Vor Jahresfrist hatten Bankmanager schwere Einschläge fürs dritte und vierte
Quartal des vergangenen Jahres angekündigt. Mittlerweile verschiebt sich der
Horizont in die Ferne. Gerhard Grandke, Präsident des Sparkassen- und
Giroverbands Hessen-Thüringen (SGVHT), richtet sich schon darauf ein, sich mit
dem Thema vor seinem Ausscheiden aus dem Amt zum Jahresende kaum mehr verstärkt
befassen zu müssen: Denn vor der Bundestagswahl Ende September, lautet seine
Rechnung, wird es die Politik kaum als opportun empfinden, ihre
Stützungsmaßnahmen zu beenden.
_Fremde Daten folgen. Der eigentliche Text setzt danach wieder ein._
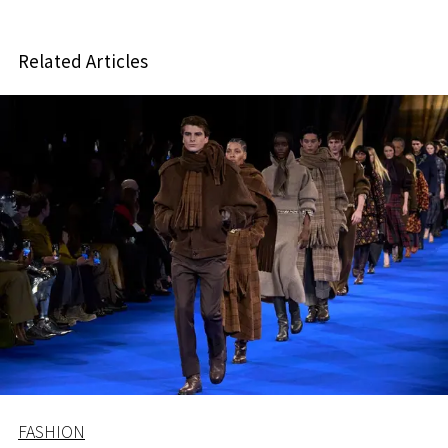
Related Articles
FASHION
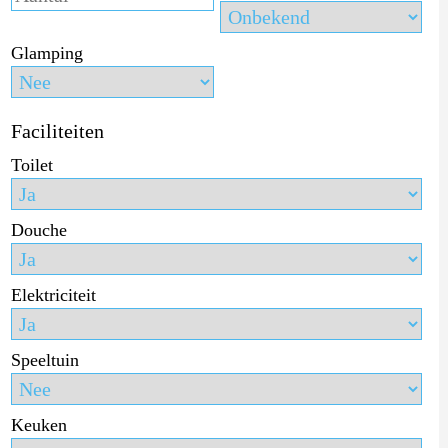
Glamping
Faciliteiten
Toilet
Douche
Elektriciteit
Speeltuin
Keuken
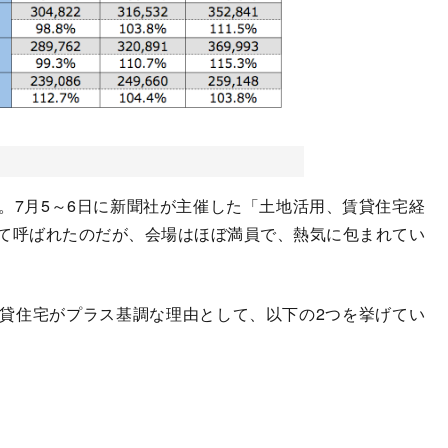
7月5～6日に新聞社が主催した「土地活用、賃貸住宅経
て呼ばれたのだが、会場はほぼ満員で、熱気に包まれてい
貸住宅がプラス基調な理由として、以下の2つを挙げてい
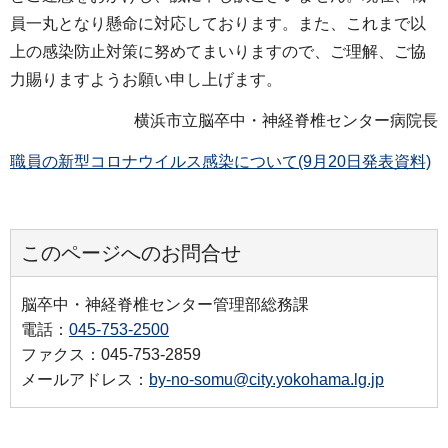
員一丸となり懸命に対応しております。また、これまで以
上の感染防止対策に努めてまいりますので、ご理解、ご協
力賜りますようお願い申し上げます。
横浜市立脳卒中・神経脊椎センター病院長
職員の新型コロナウイルス感染について(9月20日発表資料)
このページへのお問合せ
脳卒中・神経脊椎センター管理部総務課
電話：
045-753-2500
ファクス：045-753-2859
メールアドレス：
by-no-somu@city.yokohama.lg.jp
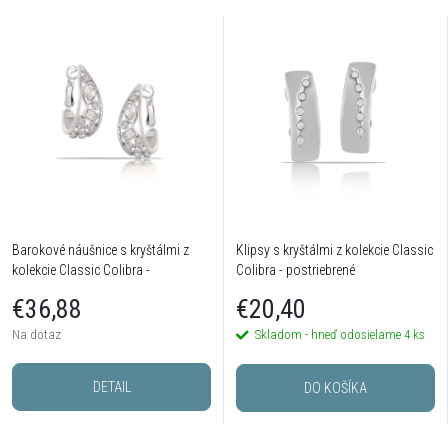
Barokové náušnice s kryštálmi z
Klipsy s kryštálmi z kolekcie Classic
kolekcie Classic Colibra -
Colibra - postriebrené
postriebrené
€36,88
€20,40
Na dotaz
Skladom - hneď odosielame
4 ks
DETAIL
DO KOŠÍKA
Und wenn die sich anschließenden
Koalitionsverhandlungen abgeschlossen sind, dürfte man bereits das Jahr 2022
schreiben. Die europäische Bankenaufsicht wird ihr Dividendenmoratorium dann
beendet oder aber ein zweites Mal verlängert haben. Die Sparkassen Hessens und
Thüringens jedenfalls wollen das Bewertungsergebnis auch im laufenden Jahr dazu
nutzen, Reserven zu bilden. Die Pandemie mutiert vom schlagartig eintretenden
Ereignis zur Kaugummi-Krise, wie die 2007 einsetzenden und später in die
Euro-Krise mündenden Verwerfungen, wie die scheinbar zum Dauerzustand gewordenen
Negativzinsen.
Aufschübe helfen, Belastungen zu strecken und verdaulich zu portionieren. Sie
sind aber eine Wette, dass während der Bewältigung neue Krisen ausbleiben, zudem
können sie nur befristet sein. Und wie in der Geldpolitik gilt: Der Einstieg in
den Krisenmodus fällt bedeutend leichter als der Ausstieg. Und bis zum Ende
bleibt unklar, wie hoch die Rechnung letztlich ausfällt.